Updated: 10/1/03; 12:03:04 AM

Where I'm always right and no one can argue with me.



daily link   Monday, September 1, 2003

Hey everybody, on Friday I went to M. Steinert & Sons on Boylston Street in Boston. It's a piano store/showroom. I've always wanted to go in, but felt stupid. But I figured hey, it's my vacation, why not? So I went in and they were very nice and showed me around, then asked me what kind of piano I was interested in - an upright, a grand piano, or a digital piano? I said they should show me the digital (no way we could afford a "real" piano any time soon... new uprights start around $10,000 and go up from there... and for a grand piano, you can at least double that price...). Well, they have some pretty awesome digital pianos nowadays. All the ones in this store, which sells Steinways, are by a company called Roland who have been making digital instruments for about 30 years. Basically, their top of the line model is just under $4,000. So if all my fans out there could get together and pitch in a little money each, I'm sure you could buy one for me. Ha ha.

But anyway, they're really cool because they have weighted action keys so they feel like real piano keys, and they really sound just like a regular piano. Their best model has a really great sound system and it does things like has the bass come from the left and the treble notes from the right... just like a real piano. And while I was there, I even got to find out what the third pedal on the piano does... my family always thought ours was broken and didn't know what it did. But since my parents have a grand piano and the third pedal (actually it's the center pedal) has such an obscure use, it might actually work and we never knew how to use it. It's call the sostenuto pedal. The other two are the sustain and the unacorda.

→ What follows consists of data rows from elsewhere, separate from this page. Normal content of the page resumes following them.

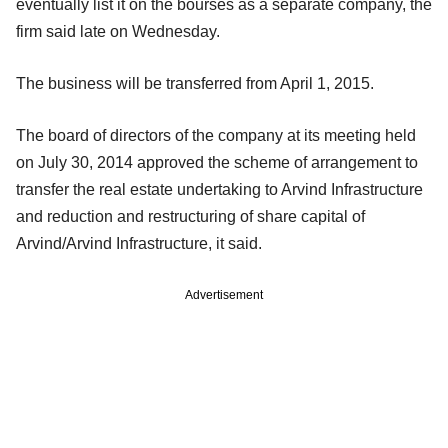
eventually list it on the bourses as a separate company, the
firm said late on Wednesday.
The business will be transferred from April 1, 2015.
The board of directors of the company at its meeting held
on July 30, 2014 approved the scheme of arrangement to
transfer the real estate undertaking to Arvind Infrastructure
and reduction and restructuring of share capital of
Arvind/Arvind Infrastructure, it said.
Advertisement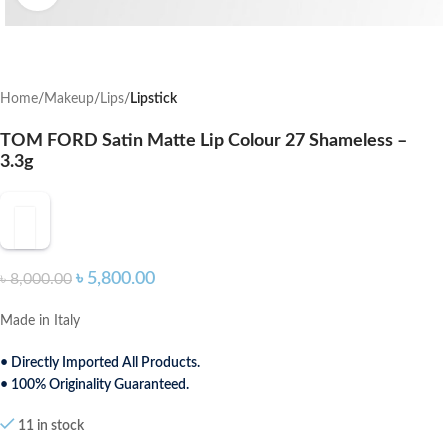
Home
Makeup
Lips
Lipstick
TOM FORD Satin Matte Lip Colour 27 Shameless –
3.3g
৳
5,800.00
৳
8,000.00
Made in Italy
• Directly Imported All Products.
• 100% Originality Guaranteed.
11 in stock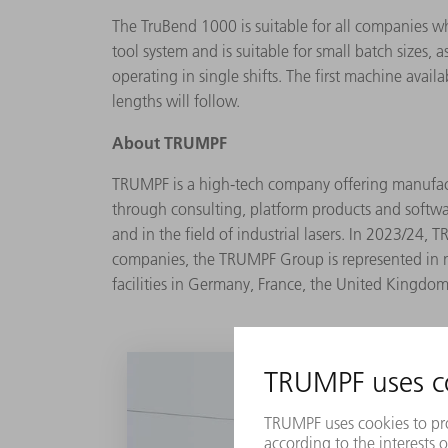
The TruBend 1000 is suitable for all companies 
tool system and is suitable for small batch sizes,
operating in single shifts. The first machine avai
lengths will follow.
About
TRUMPF
TRUMPF is a high-tech company offering manufactur
through consulting, platform products and softwa
and in the field of industrial lasers. In 2023/2
companies, the TRUMPF Group is represented in n
facilities in Germany, France, the United Kingdom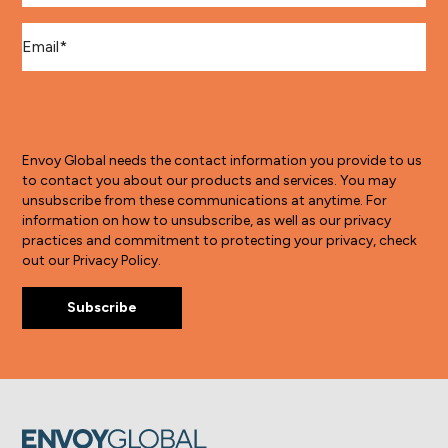
Email
*
Envoy Global needs the contact information you provide to us
to contact you about our products and services. You may
unsubscribe from these communications at anytime. For
information on how to unsubscribe, as well as our privacy
practices and commitment to protecting your privacy, check
out our Privacy Policy.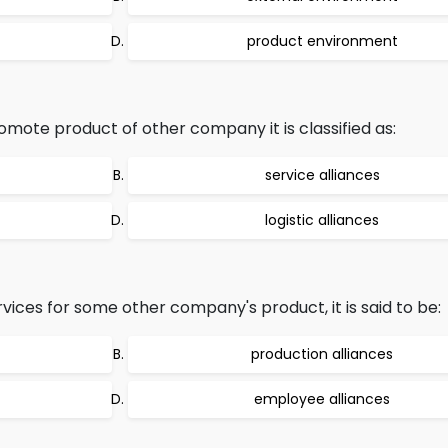
product environment
te product of other company it is classified as:
service alliances
logistic alliances
rvices for some other company's product, it is said to be:
production alliances
employee alliances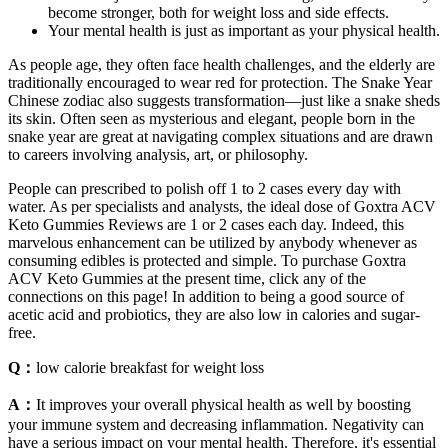
become stronger, both for weight loss and side effects.
Your mental health is just as important as your physical health.
As people age, they often face health challenges, and the elderly are
traditionally encouraged to wear red for protection. The Snake Year
Chinese zodiac also suggests transformation—just like a snake sheds
its skin. Often seen as mysterious and elegant, people born in the
snake year are great at navigating complex situations and are drawn
to careers involving analysis, art, or philosophy.
People can prescribed to polish off 1 to 2 cases every day with
water. As per specialists and analysts, the ideal dose of Goxtra ACV
Keto Gummies Reviews are 1 or 2 cases each day. Indeed, this
marvelous enhancement can be utilized by anybody whenever as
consuming edibles is protected and simple. To purchase Goxtra
ACV Keto Gummies at the present time, click any of the
connections on this page! In addition to being a good source of
acetic acid and probiotics, they are also low in calories and sugar-
free.
Q：
low calorie breakfast for weight loss
A：
It improves your overall physical health as well by boosting
your immune system and decreasing inflammation. Negativity can
have a serious impact on your mental health. Therefore, it's essential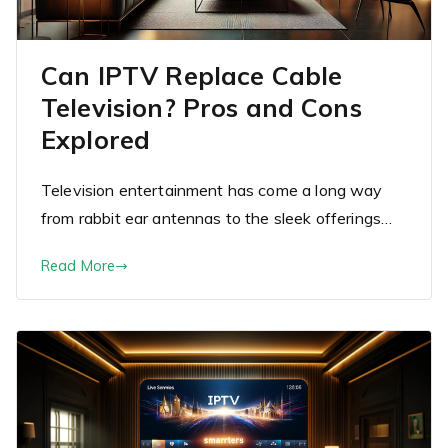
Can IPTV Replace Cable
Television? Pros and Cons
Explored
Television entertainment has come a long way
from rabbit ear antennas to the sleek offerings…
Read More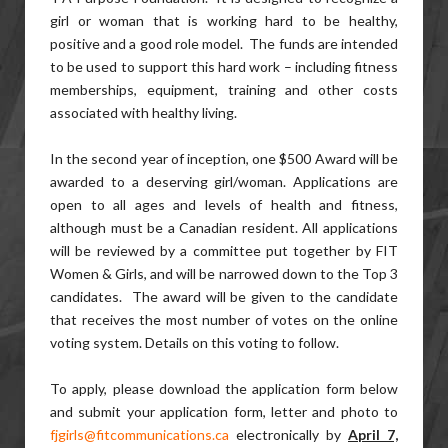
girl or woman that is working hard to be healthy,
positive and a good role model. The funds are intended
to be used to support this hard work – including fitness
memberships, equipment, training and other costs
associated with healthy living.
In the second year of inception, one $500 Award will be
awarded to a deserving girl/woman. Applications are
open to all ages and levels of health and fitness,
although must be a Canadian resident. All applications
will be reviewed by a committee put together by FIT
Women & Girls, and will be narrowed down to the Top 3
candidates. The award will be given to the candidate
that receives the most number of votes on the online
voting system. Details on this voting to follow.
To apply, please download the application form below
and submit your application form, letter and photo to
fjgirls@fitcommunications.ca
electronically by
April 7,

The most fun thing about it was just that I got to sit in a room for a while playing piano which I haven't gotten to do in a long time. They even gave me a book a music to play from. I played Beethoven's Moonlight Sonata almost well. And then I played Rachmaninov's Prelude in C# minor, which is wicked hard and I never mastered in the first place... so I played it pretty badly... but there were parts where my fingers almost figured out the keys again!